Joel Beck of The Beck Law Firm in Snellville, Georgia, which represents broker/dealers and advisors, writes on the firm’s blog (www.bdlawblog.com) that the fact that clients generally don’t understand the differences between brokers and advisors, “including the differences in responsibilities of the two, seems to create an opportunity to educate and sell clients on the different models, and allow wise firms to distinguish themselves from the competition.” He speculates one remedy would be for the SEC to issue “updated regulations” that “require additional disclosures be given to clients to inform them of the differences between RIAs and B/Ds.”
The Trouble With Disclosure
Disclosure is, indeed, the key to all understanding, notes Terry Weiss, a partner with Sutherland Asbill & Brennan in Atlanta. But he takes the view that investors’ failure to read the documents they’re given contributes to their lack of understanding of not only products, but also of their broker’s or advisor’s duties. While trusting their advisor or broker to adequately explain things to them is of paramount importance, investors “owe an obligation to themselves to review the documents that they are given,” he argues.

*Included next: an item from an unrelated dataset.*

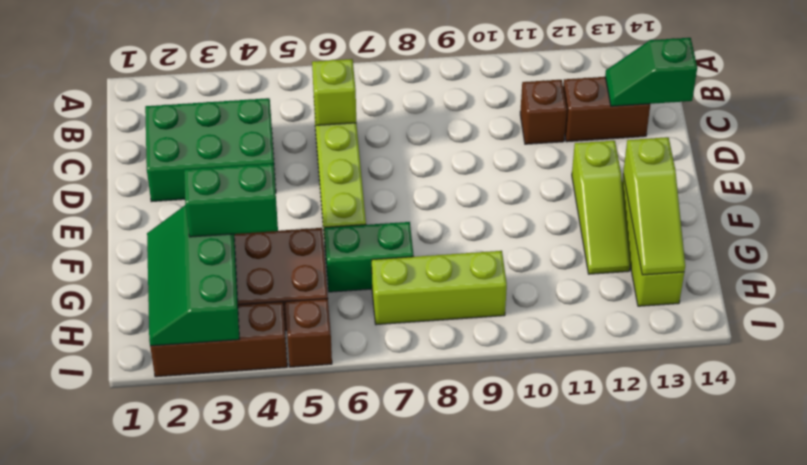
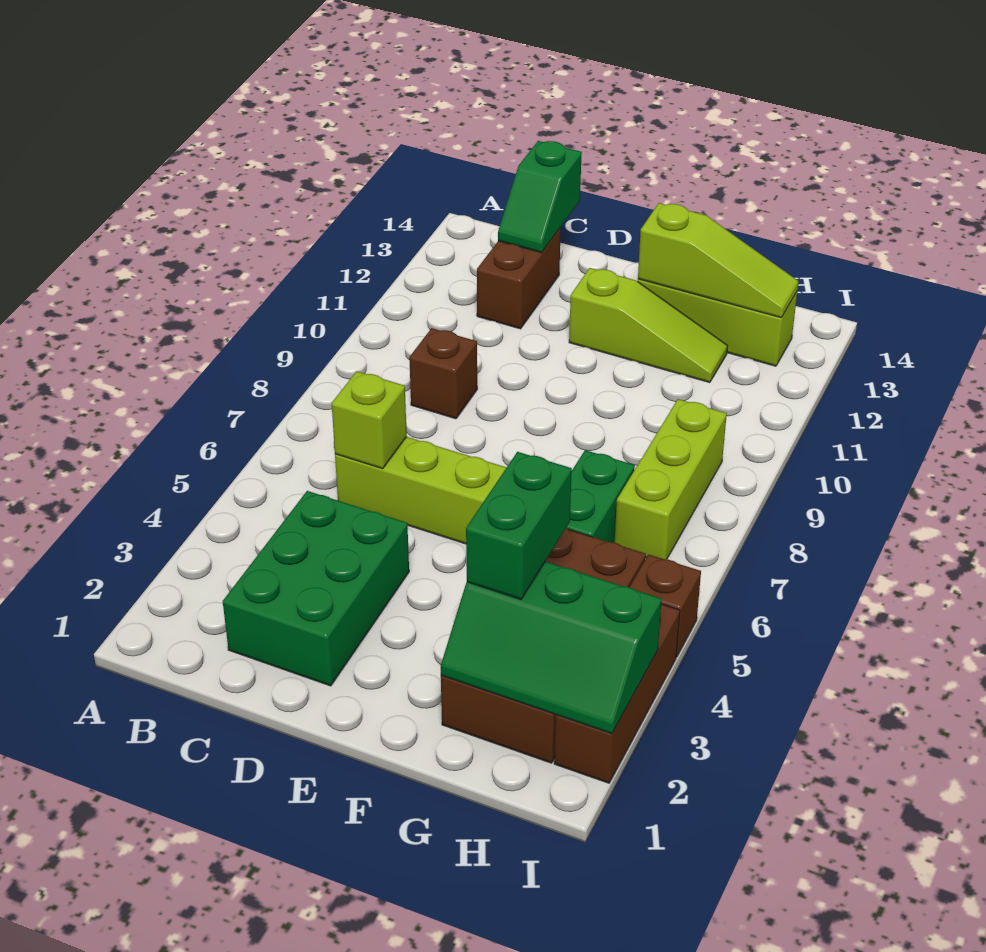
brown brick C11 level 1 -> brown brick C9 level 1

In September, the SEC issued a proposed rule, “Interpretive Rule Under the Advisers Act Affecting Broker/Dealers,” that some industry officials say will exacerbate investor confusion. The proposed rule reinstates three provisions related to rule 202(a)(11)-1, which was vacated by the District Court for the District of Columbia, in Financial Planning Association vs. SEC–the well-known ruling exempting brokers from being subject to regulation as investment advisors in fee-based brokerage accounts.
The FPA told the SEC in a recent comment letter that it’s concerned with the “Special Rule” provision of the proposal because it is interpreting the broker exclusion rule under the Investment Advisers Act of 1940 to say “because you [the broker] act as an advisor for a particular account doesn’t mean you’re subject to the same [fiduciary] standards as all of the accounts of that client,” says Daniel Barry, director of government relations for the FPA. The FPA’s concern, he says, “Is that the fiduciary relationship has been interpreted as applying more to the relationship between the professional and client, as opposed to the specific type of account. This is where it gets into the ‘two hats’ area in that what many people say is, ‘You can’t be a fiduciary to somebody with respect to one type of account, and just say, okay, now I’m not a fiduciary with respect to this other kind of account.’” Now that the Rand study has been released, Barry says the SEC can “have a broader conversation about the fiduciary standard and when it applies and to whom it applies.”
More Confusion on Tap?
Diahann Lassus, chair of NAPFA’s Industry Issues Committee, says the proposal “will provide potential for confusion.” B/D reps only have to abide by a suitability standard, she reminds, so when selling products they must ensure they’re “suitable for where you are in life and your objectives.” If I’m giving investment advice, however, “then my standard is significantly higher in always putting your clients’ interests first. If I’m wearing both of those hats and switching back and forth between them, what does that do to the confusion to consumers?”
Aside from the Rand report, another newly released survey shows that the wealthiest Americans are shunning brokers and seeking advice from independent advisors. According to the new Spectrem Group Perspective report, “Relationships With Advisors,” the nation’s Ultra High Net Worth (UHNW) households (those with $5 million or more in investable assets), believe that brokers and advisors working for financial services firms provide biased advice.
The Spectrem report, which polled 300 respondents, found that 30% of UHNW households use a full-service broker as their primary advisor, down from 41% in 2001. Of respondents under age 50, only 26% use full-service brokers. Spectrem notes that advisor ratings have been dropping since 2001, and only 27% of those respondents who use a primary advisor give the advisor an “excellent” rating. Sixty-five percent of those polled who use independent advisors say they intentionally avoided advisors affiliated with a bank, brokerage, insurance, or mutual fund company. Fifty percent of those who use an independent advisor say they do so because they receive more objective advice, the survey found. The other UHNWs who specifically chose independent advisors said they were: seeking more personalized solutions (25%), greater expertise (17%), looking to access financial products from multiple providers (6%), or seeking a higher level of customer service (2%).
While the Spectrem report offers some great New Year’s news for independent advisors, Terry Weiss with Sutherland Asbill & Brennan warns all advisors and brokers that they can expect a batch of new lawsuits to be brought against them in 2008.
Besides the market volatility that we’ve seen over the last 18 months or so leading to additional complaints and lawsuits, one new litigation area that’s starting to “bubble up,” Weiss says, are lawsuits involving subprime and collateralized mortgage obligations (CMOs). “What I’m now seeing are clients complaining they were unaware that income-oriented investments (like bond funds) had CMOs in them at all–but this [type of information] is disclosed.” This year, he says, “will be robust in the securities litigation and arbitration area,” and advisors should start assessing now which clients could be “problem clients,” and consider having the “difficult conversations” they may have been putting off.